Instructions to follow: The full set of entries below needs to be written out exactly.

Saved entries:
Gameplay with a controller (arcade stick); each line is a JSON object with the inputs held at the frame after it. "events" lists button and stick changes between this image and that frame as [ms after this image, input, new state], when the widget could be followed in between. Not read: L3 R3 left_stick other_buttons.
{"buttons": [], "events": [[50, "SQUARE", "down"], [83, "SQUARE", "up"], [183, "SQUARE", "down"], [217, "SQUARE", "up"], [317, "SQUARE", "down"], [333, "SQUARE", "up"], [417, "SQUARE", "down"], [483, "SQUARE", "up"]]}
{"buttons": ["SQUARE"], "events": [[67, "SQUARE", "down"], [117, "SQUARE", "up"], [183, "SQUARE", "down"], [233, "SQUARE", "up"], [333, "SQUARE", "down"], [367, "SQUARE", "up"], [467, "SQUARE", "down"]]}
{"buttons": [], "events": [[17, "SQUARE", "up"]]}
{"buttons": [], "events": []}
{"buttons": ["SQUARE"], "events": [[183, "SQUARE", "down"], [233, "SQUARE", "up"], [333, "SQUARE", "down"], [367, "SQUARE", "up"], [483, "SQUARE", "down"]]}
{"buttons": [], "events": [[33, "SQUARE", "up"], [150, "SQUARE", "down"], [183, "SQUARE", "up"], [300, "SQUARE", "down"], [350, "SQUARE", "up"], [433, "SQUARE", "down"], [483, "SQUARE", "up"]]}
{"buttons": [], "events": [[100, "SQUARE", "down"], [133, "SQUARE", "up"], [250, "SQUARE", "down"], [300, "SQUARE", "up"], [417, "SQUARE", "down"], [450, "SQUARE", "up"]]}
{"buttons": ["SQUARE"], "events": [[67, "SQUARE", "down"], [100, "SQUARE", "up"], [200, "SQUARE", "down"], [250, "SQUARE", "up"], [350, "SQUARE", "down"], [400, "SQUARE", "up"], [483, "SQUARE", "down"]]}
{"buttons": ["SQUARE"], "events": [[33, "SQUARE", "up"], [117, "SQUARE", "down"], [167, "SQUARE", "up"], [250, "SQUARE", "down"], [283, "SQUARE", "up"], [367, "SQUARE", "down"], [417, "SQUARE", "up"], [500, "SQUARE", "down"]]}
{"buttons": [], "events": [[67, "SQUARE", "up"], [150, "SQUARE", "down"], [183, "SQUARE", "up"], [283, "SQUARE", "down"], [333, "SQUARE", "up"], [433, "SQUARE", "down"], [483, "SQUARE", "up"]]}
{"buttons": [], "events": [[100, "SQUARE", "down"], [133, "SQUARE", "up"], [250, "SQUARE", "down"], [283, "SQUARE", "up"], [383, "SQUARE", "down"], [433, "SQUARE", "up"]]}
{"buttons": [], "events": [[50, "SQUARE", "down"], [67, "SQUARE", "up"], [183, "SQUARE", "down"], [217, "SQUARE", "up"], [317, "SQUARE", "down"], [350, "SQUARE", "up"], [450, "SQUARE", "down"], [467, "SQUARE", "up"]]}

Problem solution:
Gameplay with a controller (arcade stick); each line is a JSON object with the inputs held at the frame after it. "events" lists button and stick changes between this image and that frame as [ms after this image, input, new state], when the widget could be followed in between. Not read: L3 R3 left_stick other_buttons.
{"buttons": [], "events": [[50, "SQUARE", "down"], [83, "SQUARE", "up"], [183, "SQUARE", "down"], [217, "SQUARE", "up"], [317, "SQUARE", "down"], [333, "SQUARE", "up"], [417, "SQUARE", "down"], [483, "SQUARE", "up"]]}
{"buttons": ["SQUARE"], "events": [[67, "SQUARE", "down"], [117, "SQUARE", "up"], [183, "SQUARE", "down"], [233, "SQUARE", "up"], [333, "SQUARE", "down"], [367, "SQUARE", "up"], [467, "SQUARE", "down"]]}
{"buttons": [], "events": [[17, "SQUARE", "up"]]}
{"buttons": [], "events": []}
{"buttons": ["SQUARE"], "events": [[183, "SQUARE", "down"], [233, "SQUARE", "up"], [333, "SQUARE", "down"], [367, "SQUARE", "up"], [483, "SQUARE", "down"]]}
{"buttons": [], "events": [[33, "SQUARE", "up"], [150, "SQUARE", "down"], [183, "SQUARE", "up"], [300, "SQUARE", "down"], [350, "SQUARE", "up"], [433, "SQUARE", "down"], [483, "SQUARE", "up"]]}
{"buttons": [], "events": [[100, "SQUARE", "down"], [133, "SQUARE", "up"], [250, "SQUARE", "down"], [300, "SQUARE", "up"], [417, "SQUARE", "down"], [450, "SQUARE", "up"]]}
{"buttons": ["SQUARE"], "events": [[67, "SQUARE", "down"], [100, "SQUARE", "up"], [200, "SQUARE", "down"], [250, "SQUARE", "up"], [350, "SQUARE", "down"], [400, "SQUARE", "up"], [483, "SQUARE", "down"]]}
{"buttons": ["SQUARE"], "events": [[33, "SQUARE", "up"], [117, "SQUARE", "down"], [167, "SQUARE", "up"], [250, "SQUARE", "down"], [283, "SQUARE", "up"], [367, "SQUARE", "down"], [417, "SQUARE", "up"], [500, "SQUARE", "down"]]}
{"buttons": [], "events": [[67, "SQUARE", "up"], [150, "SQUARE", "down"], [183, "SQUARE", "up"], [283, "SQUARE", "down"], [333, "SQUARE", "up"], [433, "SQUARE", "down"], [483, "SQUARE", "up"]]}
{"buttons": [], "events": [[100, "SQUARE", "down"], [133, "SQUARE", "up"], [250, "SQUARE", "down"], [283, "SQUARE", "up"], [383, "SQUARE", "down"], [433, "SQUARE", "up"]]}
{"buttons": [], "events": [[50, "SQUARE", "down"], [67, "SQUARE", "up"], [183, "SQUARE", "down"], [217, "SQUARE", "up"], [317, "SQUARE", "down"], [350, "SQUARE", "up"], [450, "SQUARE", "down"], [467, "SQUARE", "up"]]}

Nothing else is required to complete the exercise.